Conflict-of-interest statement: The author declares that there are no financial or commercial conflicts of interest.
Open-Access: This article is an open-access article which was selected by an in-house editor and fully peer-reviewed by external reviewers. It is distributed in accordance with the Creative Commons Attribution Non Commercial (CC BY-NC 4.0) license, which permits others to distribute, remix, adapt, build upon this work non-commercially, and license their derivative works on different terms, provided the original work is properly cited and the use is non-commercial. See: http://creativecommons.org/licenses/by-nc/4.0/
Correspondence to: Fu-Chen Huang, MD, Associate Professor, Department of Pediatrics, Kaohsiung Chang Gung Memorial Hospital and Chang Gung University College of Medicine, 123, Ta-pei Road, Niao-sung District, Kaohsiung 833, Taiwan. huang817@cgmh.org.tw
Telephone: +886-7-7317123 Fax: +886-7-7338009
Received: July 21, 2016
Peer-review started: July 25, 2016
First decision: September 7, 2016
Revised: September 21, 2016
Accepted: October 27, 2016
Article in press: October 27, 2016
Published online: December 21, 2016
Processing time: 150 Days and 23.3 Hours
Abstract
AIM

To investigate the effects of active vitamin D3 on autophagy and interleukin (IL)-1β expression in Salmonella-infected intestinal epithelial cells (IECs).

METHODS

Caco-2 cells, NOD2 siRNA-, Atg16L1 siRNA- or vitamin D receptor (VDR) siRNA-transfected Caco-2 cells were pretreated with 1,25-dihydroxyvitamin D3 (1,25D3), and then infected by wild-type S. typhimurium strain SL1344. The conversion of LC3-I to LC3-II was detected by Western blot analysis and LC3+ autophagosome was analyzed by immunofluorescence. Caco-2 cells or VDR siRNA-transfected cells were pretreated with 1,25D3, and then infected by SL1344. Membrane protein and total RNA were analyzed by Western blot and RT-PCR for VDR and Atg16L1 protein and mRNA expression, respectively. Atg16L1 siRNA-transfected Caco-2 cells were pretreated by 1,25D3 and then infected with SL1344. Total RNA was analyzed by RT-PCR for IL-1β mRNA expression.

RESULTS

The active form of vitamin D, 1,25D3, showed enhanced VDR-mediated Atg16L1 mRNA expression, membranous Atg16L1 protein expression leading to enhanced autophagic LC3II protein expression and LC3 punctae in Salmonella-infected Caco-2 cells which was counteracted by Atg16L1 and VDR siRNA, but Atg16L1 mediated suppression of IL-1β expression. Thus, active vitamin D may enhance autophagy but suppress inflammatory IL-1β expression in Salmonella-infected IECs.

CONCLUSION

Active vitamin D might enhance autophagic clearance of Salmonella infection, while modulation of inflammatory responses prevents the host from detrimental effects of overwhelming inflammation.

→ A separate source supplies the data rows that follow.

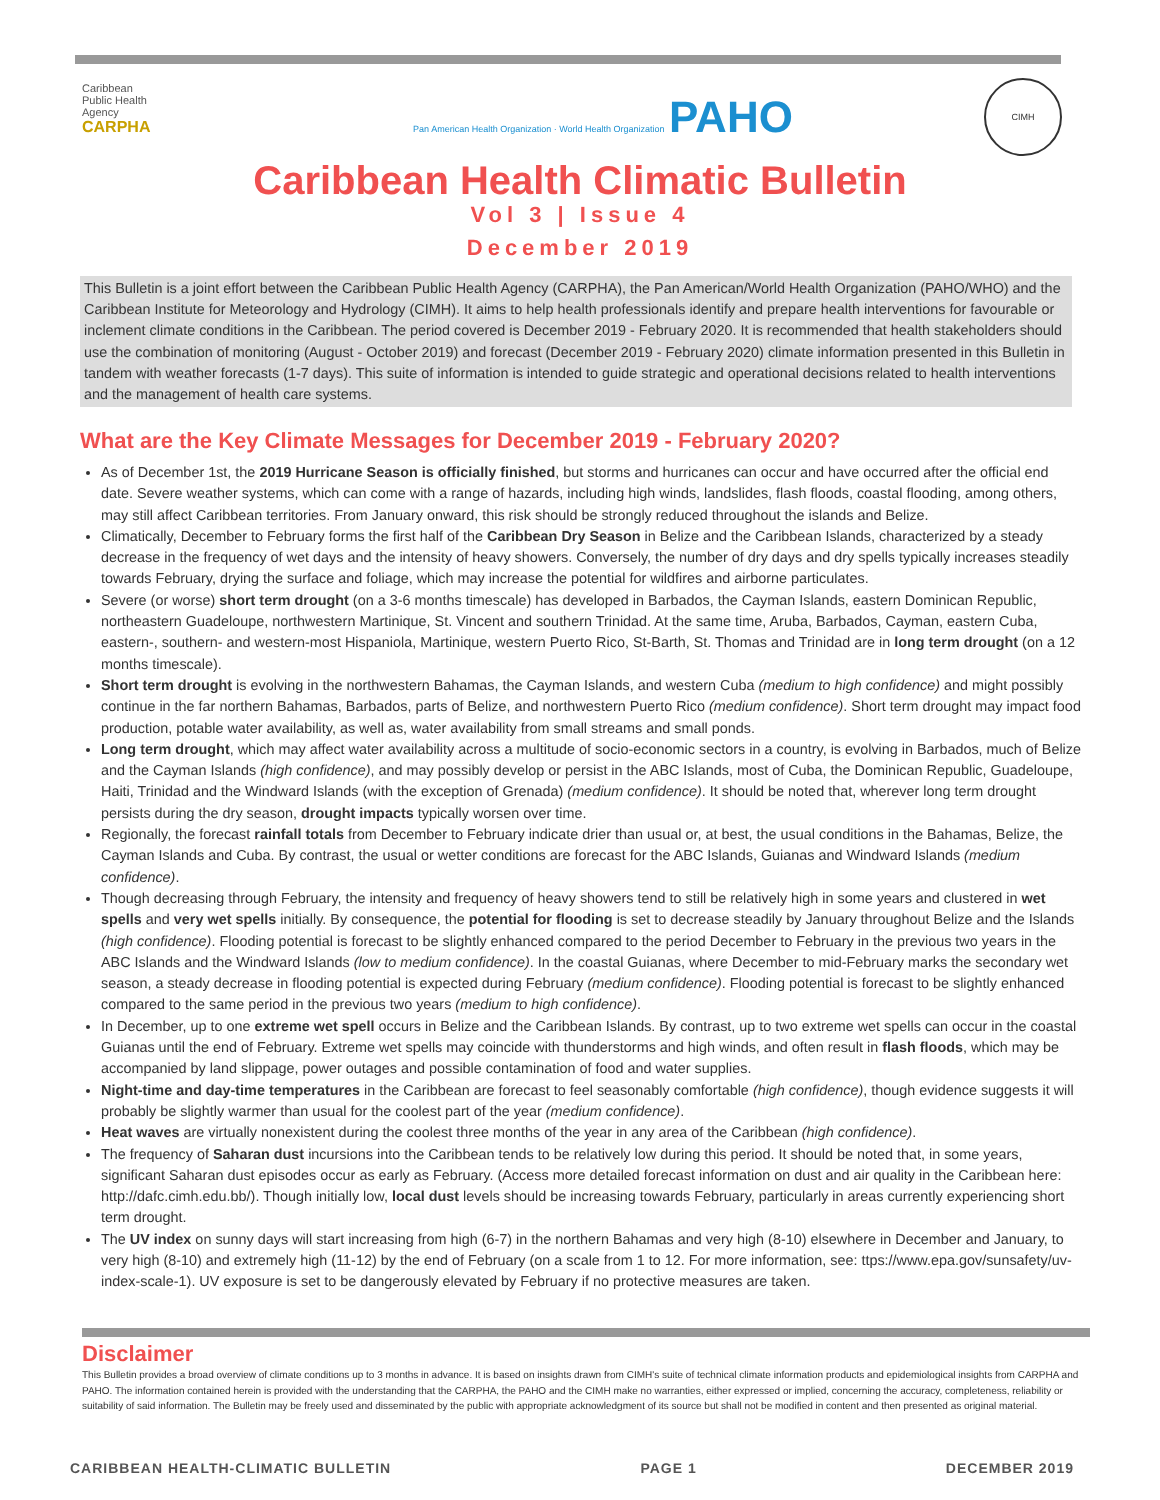Caribbean
Public Health
Agency
CARPHA
Pan American Health Organization · World Health Organization PAHO
CIMH
Caribbean Health Climatic Bulletin
Vol 3 | Issue 4
December 2019
This Bulletin is a joint effort between the Caribbean Public Health Agency (CARPHA), the Pan American/World Health Organization (PAHO/WHO) and the Caribbean Institute for Meteorology and Hydrology (CIMH). It aims to help health professionals identify and prepare health interventions for favourable or inclement climate conditions in the Caribbean. The period covered is December 2019 - February 2020. It is recommended that health stakeholders should use the combination of monitoring (August - October 2019) and forecast (December 2019 - February 2020) climate information presented in this Bulletin in tandem with weather forecasts (1-7 days). This suite of information is intended to guide strategic and operational decisions related to health interventions and the management of health care systems.
What are the Key Climate Messages for December 2019 - February 2020?
As of December 1st, the 2019 Hurricane Season is officially finished, but storms and hurricanes can occur and have occurred after the official end date. Severe weather systems, which can come with a range of hazards, including high winds, landslides, flash floods, coastal flooding, among others, may still affect Caribbean territories. From January onward, this risk should be strongly reduced throughout the islands and Belize.
Climatically, December to February forms the first half of the Caribbean Dry Season in Belize and the Caribbean Islands, characterized by a steady decrease in the frequency of wet days and the intensity of heavy showers. Conversely, the number of dry days and dry spells typically increases steadily towards February, drying the surface and foliage, which may increase the potential for wildfires and airborne particulates.
Severe (or worse) short term drought (on a 3-6 months timescale) has developed in Barbados, the Cayman Islands, eastern Dominican Republic, northeastern Guadeloupe, northwestern Martinique, St. Vincent and southern Trinidad. At the same time, Aruba, Barbados, Cayman, eastern Cuba, eastern-, southern- and western-most Hispaniola, Martinique, western Puerto Rico, St-Barth, St. Thomas and Trinidad are in long term drought (on a 12 months timescale).
Short term drought is evolving in the northwestern Bahamas, the Cayman Islands, and western Cuba (medium to high confidence) and might possibly continue in the far northern Bahamas, Barbados, parts of Belize, and northwestern Puerto Rico (medium confidence). Short term drought may impact food production, potable water availability, as well as, water availability from small streams and small ponds.
Long term drought, which may affect water availability across a multitude of socio-economic sectors in a country, is evolving in Barbados, much of Belize and the Cayman Islands (high confidence), and may possibly develop or persist in the ABC Islands, most of Cuba, the Dominican Republic, Guadeloupe, Haiti, Trinidad and the Windward Islands (with the exception of Grenada) (medium confidence). It should be noted that, wherever long term drought persists during the dry season, drought impacts typically worsen over time.
Regionally, the forecast rainfall totals from December to February indicate drier than usual or, at best, the usual conditions in the Bahamas, Belize, the Cayman Islands and Cuba. By contrast, the usual or wetter conditions are forecast for the ABC Islands, Guianas and Windward Islands (medium confidence).
Though decreasing through February, the intensity and frequency of heavy showers tend to still be relatively high in some years and clustered in wet spells and very wet spells initially. By consequence, the potential for flooding is set to decrease steadily by January throughout Belize and the Islands (high confidence). Flooding potential is forecast to be slightly enhanced compared to the period December to February in the previous two years in the ABC Islands and the Windward Islands (low to medium confidence). In the coastal Guianas, where December to mid-February marks the secondary wet season, a steady decrease in flooding potential is expected during February (medium confidence). Flooding potential is forecast to be slightly enhanced compared to the same period in the previous two years (medium to high confidence).
In December, up to one extreme wet spell occurs in Belize and the Caribbean Islands. By contrast, up to two extreme wet spells can occur in the coastal Guianas until the end of February. Extreme wet spells may coincide with thunderstorms and high winds, and often result in flash floods, which may be accompanied by land slippage, power outages and possible contamination of food and water supplies.
Night-time and day-time temperatures in the Caribbean are forecast to feel seasonably comfortable (high confidence), though evidence suggests it will probably be slightly warmer than usual for the coolest part of the year (medium confidence).
Heat waves are virtually nonexistent during the coolest three months of the year in any area of the Caribbean (high confidence).
The frequency of Saharan dust incursions into the Caribbean tends to be relatively low during this period. It should be noted that, in some years, significant Saharan dust episodes occur as early as February. (Access more detailed forecast information on dust and air quality in the Caribbean here: http://dafc.cimh.edu.bb/). Though initially low, local dust levels should be increasing towards February, particularly in areas currently experiencing short term drought.
The UV index on sunny days will start increasing from high (6-7) in the northern Bahamas and very high (8-10) elsewhere in December and January, to very high (8-10) and extremely high (11-12) by the end of February (on a scale from 1 to 12. For more information, see: ttps://www.epa.gov/sunsafety/uv-index-scale-1). UV exposure is set to be dangerously elevated by February if no protective measures are taken.
Disclaimer
This Bulletin provides a broad overview of climate conditions up to 3 months in advance. It is based on insights drawn from CIMH's suite of technical climate information products and epidemiological insights from CARPHA and PAHO. The information contained herein is provided with the understanding that the CARPHA, the PAHO and the CIMH make no warranties, either expressed or implied, concerning the accuracy, completeness, reliability or suitability of said information. The Bulletin may be freely used and disseminated by the public with appropriate acknowledgment of its source but shall not be modified in content and then presented as original material.
CARIBBEAN HEALTH-CLIMATIC BULLETIN PAGE 1 DECEMBER 2019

Keywords: Vitamin D; Atg16L1; Autophagy; Interleukin-1β; Salmonella; Intestinal epithelia

Core tip: In this study, the enhanced autophagy expression and down-regulation of inflammatory responses in Salmonella-infected intestinal epithelial cells by active vitamin D provide a rationale of its alternative therapy for invasive bacterial infection and other inflammatory disorders.